4 years ago

Biological and perceived stress in motor functional neurological disorders

Current models explaining motor functional neurological disorders (FND) integrate both the neurobiological mechanisms underlying symptoms production and the role of psychosocial stressors. Imaging studies have suggested abnormal motor control linked to impaired emotional and stress regulation. However, little is known on the biological stress regulation in FND. Our aim was to study the biological and perceived response to stress in patients with motor FND. Methods Sixteen patients with motor FND (DSM-5 criteria) and fifteen healthy controls underwent the Trier Social Stress Test. Hypothalamo-pituitary-adrenal axis (HPA) response was evaluated with salivary cortisol and autonomous sympathetic response with salivary alpha-amylase. Area under the curve was computed to reflect background levels (AUCg) and change over time (AUCi). Life adversities and perceived subjective stress on a visual analog scale (VAS) were correlated with biological responses.
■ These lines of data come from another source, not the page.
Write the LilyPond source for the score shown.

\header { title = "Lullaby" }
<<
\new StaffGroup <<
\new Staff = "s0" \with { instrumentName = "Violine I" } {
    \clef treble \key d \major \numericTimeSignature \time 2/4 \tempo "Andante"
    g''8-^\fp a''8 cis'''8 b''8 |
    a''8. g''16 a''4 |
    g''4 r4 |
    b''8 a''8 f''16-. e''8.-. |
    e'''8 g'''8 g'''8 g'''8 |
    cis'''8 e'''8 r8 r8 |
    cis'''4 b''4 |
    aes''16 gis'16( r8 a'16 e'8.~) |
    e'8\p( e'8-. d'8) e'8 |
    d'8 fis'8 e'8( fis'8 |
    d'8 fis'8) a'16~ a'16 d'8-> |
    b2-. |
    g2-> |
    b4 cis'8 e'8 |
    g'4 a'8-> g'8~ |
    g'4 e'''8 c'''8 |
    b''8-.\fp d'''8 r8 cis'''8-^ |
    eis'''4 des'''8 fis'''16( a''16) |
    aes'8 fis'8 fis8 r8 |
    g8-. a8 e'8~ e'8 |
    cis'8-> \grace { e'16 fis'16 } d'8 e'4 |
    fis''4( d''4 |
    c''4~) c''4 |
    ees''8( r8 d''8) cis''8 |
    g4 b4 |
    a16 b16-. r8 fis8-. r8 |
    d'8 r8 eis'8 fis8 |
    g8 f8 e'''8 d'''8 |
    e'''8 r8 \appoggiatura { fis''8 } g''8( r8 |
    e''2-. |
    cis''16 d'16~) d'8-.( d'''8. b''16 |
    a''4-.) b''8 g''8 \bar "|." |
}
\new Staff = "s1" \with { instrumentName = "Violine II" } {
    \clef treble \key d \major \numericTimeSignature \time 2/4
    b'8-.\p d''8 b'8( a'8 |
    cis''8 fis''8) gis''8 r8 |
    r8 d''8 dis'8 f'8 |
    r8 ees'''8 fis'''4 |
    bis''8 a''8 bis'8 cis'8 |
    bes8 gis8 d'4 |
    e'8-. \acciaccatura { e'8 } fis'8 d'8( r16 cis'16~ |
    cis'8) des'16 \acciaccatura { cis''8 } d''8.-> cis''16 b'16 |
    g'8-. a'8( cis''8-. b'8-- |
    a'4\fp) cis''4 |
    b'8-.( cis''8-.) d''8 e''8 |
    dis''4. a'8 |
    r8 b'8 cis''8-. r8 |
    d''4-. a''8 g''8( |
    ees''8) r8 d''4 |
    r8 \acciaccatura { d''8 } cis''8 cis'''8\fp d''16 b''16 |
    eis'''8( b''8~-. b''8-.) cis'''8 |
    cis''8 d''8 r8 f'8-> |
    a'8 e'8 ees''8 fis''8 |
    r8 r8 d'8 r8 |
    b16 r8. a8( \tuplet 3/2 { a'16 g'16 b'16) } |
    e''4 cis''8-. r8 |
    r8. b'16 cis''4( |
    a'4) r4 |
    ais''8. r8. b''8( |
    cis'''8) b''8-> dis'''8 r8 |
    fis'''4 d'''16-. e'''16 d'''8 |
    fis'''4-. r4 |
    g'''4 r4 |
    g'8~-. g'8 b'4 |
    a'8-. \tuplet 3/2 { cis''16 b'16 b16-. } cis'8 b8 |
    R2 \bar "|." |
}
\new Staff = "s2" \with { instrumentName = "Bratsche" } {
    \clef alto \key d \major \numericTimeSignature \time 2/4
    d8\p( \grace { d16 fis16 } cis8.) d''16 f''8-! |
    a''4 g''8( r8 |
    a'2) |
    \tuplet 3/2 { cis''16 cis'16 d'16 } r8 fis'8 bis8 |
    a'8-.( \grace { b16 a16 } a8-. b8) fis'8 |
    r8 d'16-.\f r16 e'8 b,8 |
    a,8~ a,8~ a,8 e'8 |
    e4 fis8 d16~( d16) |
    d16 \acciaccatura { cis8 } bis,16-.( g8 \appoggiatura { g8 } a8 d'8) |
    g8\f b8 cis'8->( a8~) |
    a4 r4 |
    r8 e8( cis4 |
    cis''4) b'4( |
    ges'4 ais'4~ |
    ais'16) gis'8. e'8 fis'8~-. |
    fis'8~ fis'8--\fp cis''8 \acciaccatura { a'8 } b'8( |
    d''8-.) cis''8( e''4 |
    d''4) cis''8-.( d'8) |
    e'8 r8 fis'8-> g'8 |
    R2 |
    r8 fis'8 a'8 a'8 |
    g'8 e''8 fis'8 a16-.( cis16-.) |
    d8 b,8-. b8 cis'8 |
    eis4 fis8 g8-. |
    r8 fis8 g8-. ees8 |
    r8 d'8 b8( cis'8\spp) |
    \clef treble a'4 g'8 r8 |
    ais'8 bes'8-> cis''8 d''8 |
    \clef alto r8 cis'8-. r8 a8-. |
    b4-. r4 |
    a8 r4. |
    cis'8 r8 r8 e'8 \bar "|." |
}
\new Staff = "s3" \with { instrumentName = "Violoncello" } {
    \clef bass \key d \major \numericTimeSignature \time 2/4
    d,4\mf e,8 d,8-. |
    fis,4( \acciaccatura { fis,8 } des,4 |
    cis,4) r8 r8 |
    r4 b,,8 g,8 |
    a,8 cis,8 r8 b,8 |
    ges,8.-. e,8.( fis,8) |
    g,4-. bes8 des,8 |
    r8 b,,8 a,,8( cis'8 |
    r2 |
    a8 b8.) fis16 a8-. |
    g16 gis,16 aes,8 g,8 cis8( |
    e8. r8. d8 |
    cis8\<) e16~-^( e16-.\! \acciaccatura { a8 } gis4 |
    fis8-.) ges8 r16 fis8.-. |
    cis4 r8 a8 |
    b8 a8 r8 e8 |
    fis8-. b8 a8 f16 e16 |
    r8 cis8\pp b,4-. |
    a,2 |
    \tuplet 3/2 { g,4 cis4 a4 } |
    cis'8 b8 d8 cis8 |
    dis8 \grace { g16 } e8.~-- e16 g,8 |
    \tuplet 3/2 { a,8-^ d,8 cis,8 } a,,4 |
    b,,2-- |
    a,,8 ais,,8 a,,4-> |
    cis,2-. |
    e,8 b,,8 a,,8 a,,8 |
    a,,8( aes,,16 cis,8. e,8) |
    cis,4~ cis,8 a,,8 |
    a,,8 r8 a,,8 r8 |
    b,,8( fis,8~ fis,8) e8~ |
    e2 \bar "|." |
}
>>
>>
Results FND patients had significantly higher background levels (AUCg) of both stress markers (cortisol and amylase) than controls. The biological response (AUCi) to stress did not differ between groups for both markers but the subjective response showed an interaction effect with patients reporting higher levels of stress than controls. After stress, controls showed a strong correlation between subjective and objective sympathetic values (amylase) but not patients. The number and subjective impact of adverse life events correlated with cortisol AUCg in patients only. Conclusion This study confirms a baseline HPA-axis and sympathetic hyperarousal state in motor FND related to life adversities. During a social stress, dissociation between perceived stress and biological markers was observed in patients only, reflecting a dysregulation of interoception capacity, which might represent an endophenotype of this disorder.